Border Patrol Commander Gregory Bovino walks with CBP and other law enforcement officers through a neighborhood in Kenner, New Orleans, Louisiana, on Dec. 15. Bovino and the other agents took photographs of license plates and knocked on a door in the neighborhood before leaving.
Border Patrol Commander Gregory Bovino walks with CBP and other law enforcement officers through a neighborhood in Kenner, New Orleans, Louisiana, on Dec. 15. Bovino and the other agents took photographs of license plates and knocked on a door in the neighborhood before leaving.

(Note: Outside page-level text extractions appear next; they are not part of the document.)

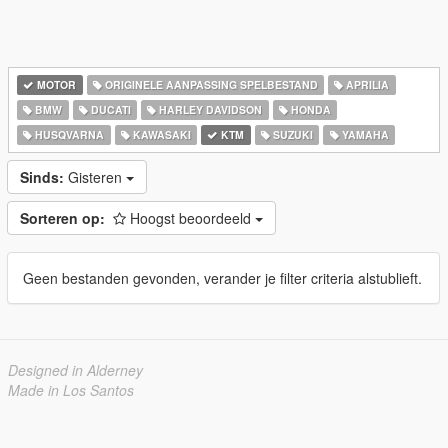
MOTOR
ORIGINELE AANPASSING SPELBESTAND
APRILIA
BMW
DUCATI
HARLEY DAVIDSON
HONDA
HUSQVARNA
KAWASAKI
KTM
SUZUKI
YAMAHA
Sinds:
Gisteren
Sorteren op:
Hoogst beoordeeld
Geen bestanden gevonden, verander je filter criteria alstublieft.
Designed in Alderney
Made in Los Santos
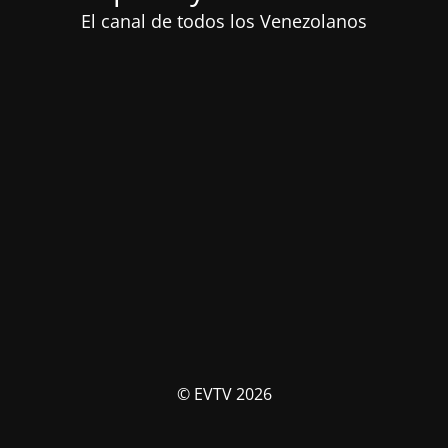
El canal de todos los Venezolanos
© EVTV 2026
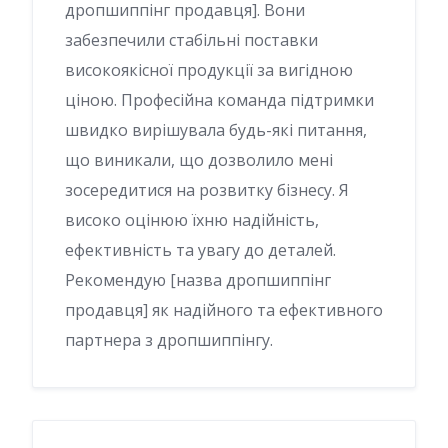
дропшиппінг продавця]. Вони
забезпечили стабільні поставки
високоякісної продукції за вигідною
ціною. Професійна команда підтримки
швидко вирішувала будь-які питання,
що виникали, що дозволило мені
зосередитися на розвитку бізнесу. Я
високо оцінюю їхню надійність,
ефективність та увагу до деталей.
Рекомендую [назва дропшиппінг
продавця] як надійного та ефективного
партнера з дропшиппінгу.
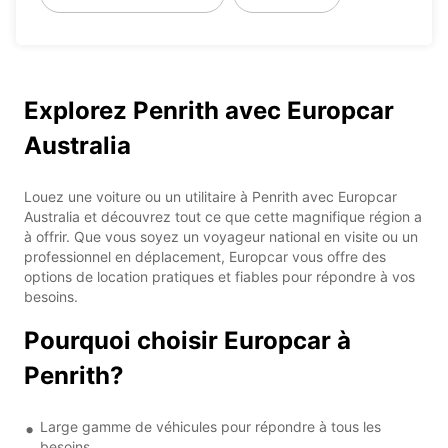
Explorez Penrith avec Europcar
Australia
Louez une voiture ou un utilitaire à Penrith avec Europcar
Australia et découvrez tout ce que cette magnifique région a
à offrir. Que vous soyez un voyageur national en visite ou un
professionnel en déplacement, Europcar vous offre des
options de location pratiques et fiables pour répondre à vos
besoins.
Pourquoi choisir Europcar à
Penrith?
Large gamme de véhicules pour répondre à tous les
besoins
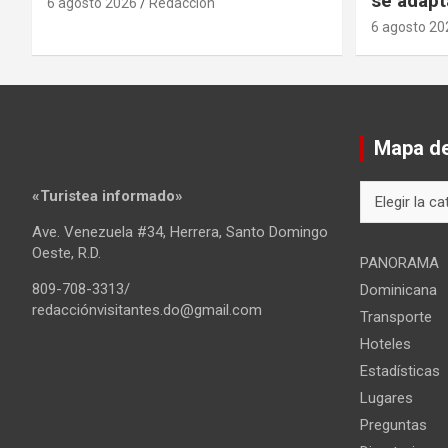
se adapt
6 agosto 2026
Redacción
6 agosto 20
Mapa del
Mapa
«Turistea informado»
del
Ave. Venezuela #34, Herrera, Santo Domingo
sitio
Oeste, R.D.
PANORAMA
809-708-3313/
Dominicana
redacciónvisitantes.do@gmail.com
Transporte
Hoteles
Estadísticas
Lugares
Preguntas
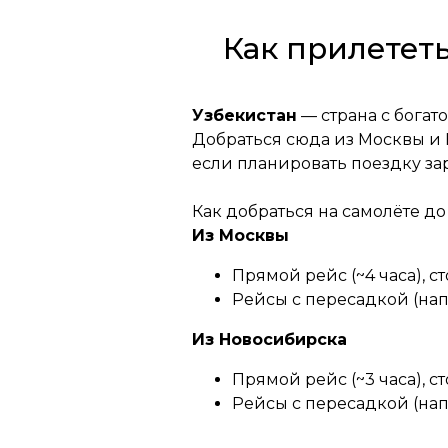
Как прилетет
Узбекистан
— страна с богат
Добраться сюда из Москвы и
если планировать поездку за
Как добраться на самолёте до
Из Москвы
Прямой рейс (~4 часа), ст
Рейсы с пересадкой (напр
Из Новосибирска
Прямой рейс (~3 часа), ст
Рейсы с пересадкой (напр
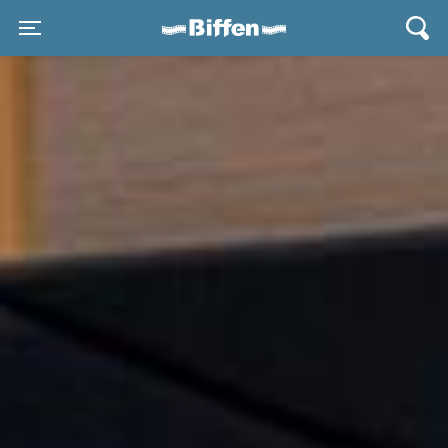
Biffen Odder
Toggle navigation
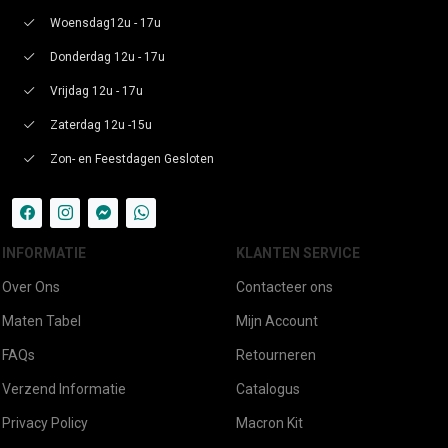
Woensdag12u - 17u
Donderdag 12u - 17u
Vrijdag 12u - 17u
Zaterdag 12u -15u
Zon- en Feestdagen Gesloten
INFORMATIE
KLANTEN SERVICE
Over Ons
Contacteer ons
Maten Tabel
Mijn Account
FAQs
Retourneren
Verzend Informatie
Catalogus
Privacy Policy
Macron Kit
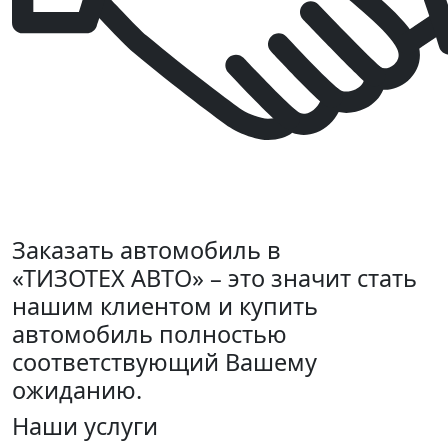
Заказать автомобиль в
«ТИЗОТЕХ АВТО» – это значит стать
нашим клиентом и купить
автомобиль полностью
соответствующий Вашему
ожиданию.
Наши услуги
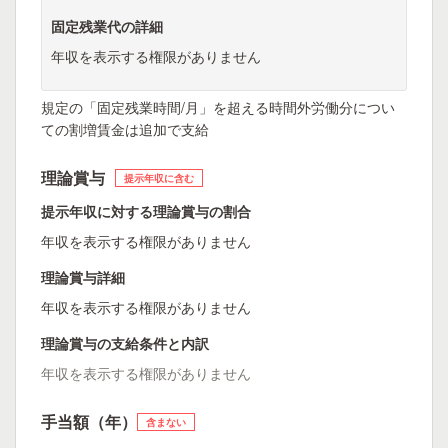
固定残業代の詳細
年収を表示する権限がありません
規定の「固定残業時間/月」を超える時間外労働分につい
ての割増賃金は追加で支給
理論賞与
提示年収に含む
提示年収に対する理論賞与の割合
年収を表示する権限がありません
理論賞与詳細
年収を表示する権限がありません
理論賞与の支給条件と内訳
年収を表示する権限がありません
手当額（年）
含まない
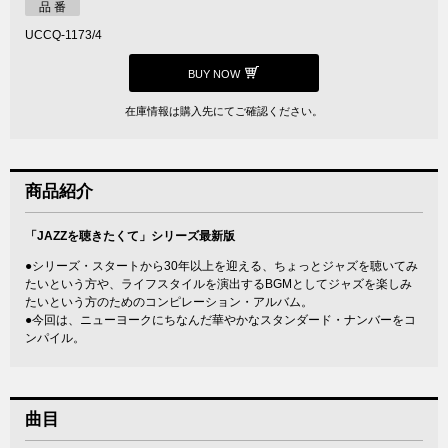
品 番
UCCQ-1173/4
BUY NOW
在庫情報は購入先にてご確認ください。
商品紹介
「JAZZを聴きたくて」シリーズ最新版
●シリーズ・スタートから30年以上を迎える、ちょっとジャズを聴いてみ
たいという方や、ライフスタイルを演出するBGMとしてジャズを楽しみ
たいという方のためのコンピレーション・アルバム。
●今回は、ニューヨークにちなんだ華やかなスタンダード・ナンバーをコ
ンパイル。
曲目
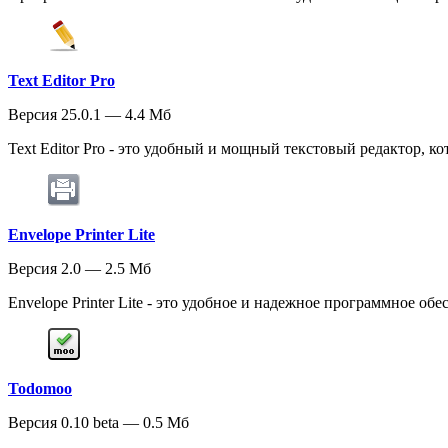
Text Editor Pro
Версия 25.0.1 — 4.4 Мб
Text Editor Pro - это удобный и мощный текстовый редактор, к
Envelope Printer Lite
Версия 2.0 — 2.5 Мб
Envelope Printer Lite - это удобное и надежное программное обе
Todomoo
Версия 0.10 beta — 0.5 Мб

MATTHEW HATCHER via Getty Images

Labor leaders around the country have warned that Trump’s immigration crackdown would have a chilling effect on labor rights, making workers reluctant to press for better pay or job conditions for fear someone would call immigration authorities on them.

More than a hundred Mauser workers went on strike June 9 in an effort to secure a better contract offer. The company announced in September that the facility employing the workers would close and they would lose their jobs, according to the union.

The incident Tuesday took place outside what Coronado said was a contracted facility where workers moved their picket line.

Coronado said the Mauser workers had been trying to negotiate immigration-related protections in their next contract, including a stipulation that the company would not allow Immigration and Customs Enforcement officers on the property unless they had a judicial warrant.

“We know in many cases, the feds … they come in with just an administrative warrant and try to muscle their way in,” he said. “We saw it as a way to partner with the company to safeguard [workers] rights. The company wanted none of that.”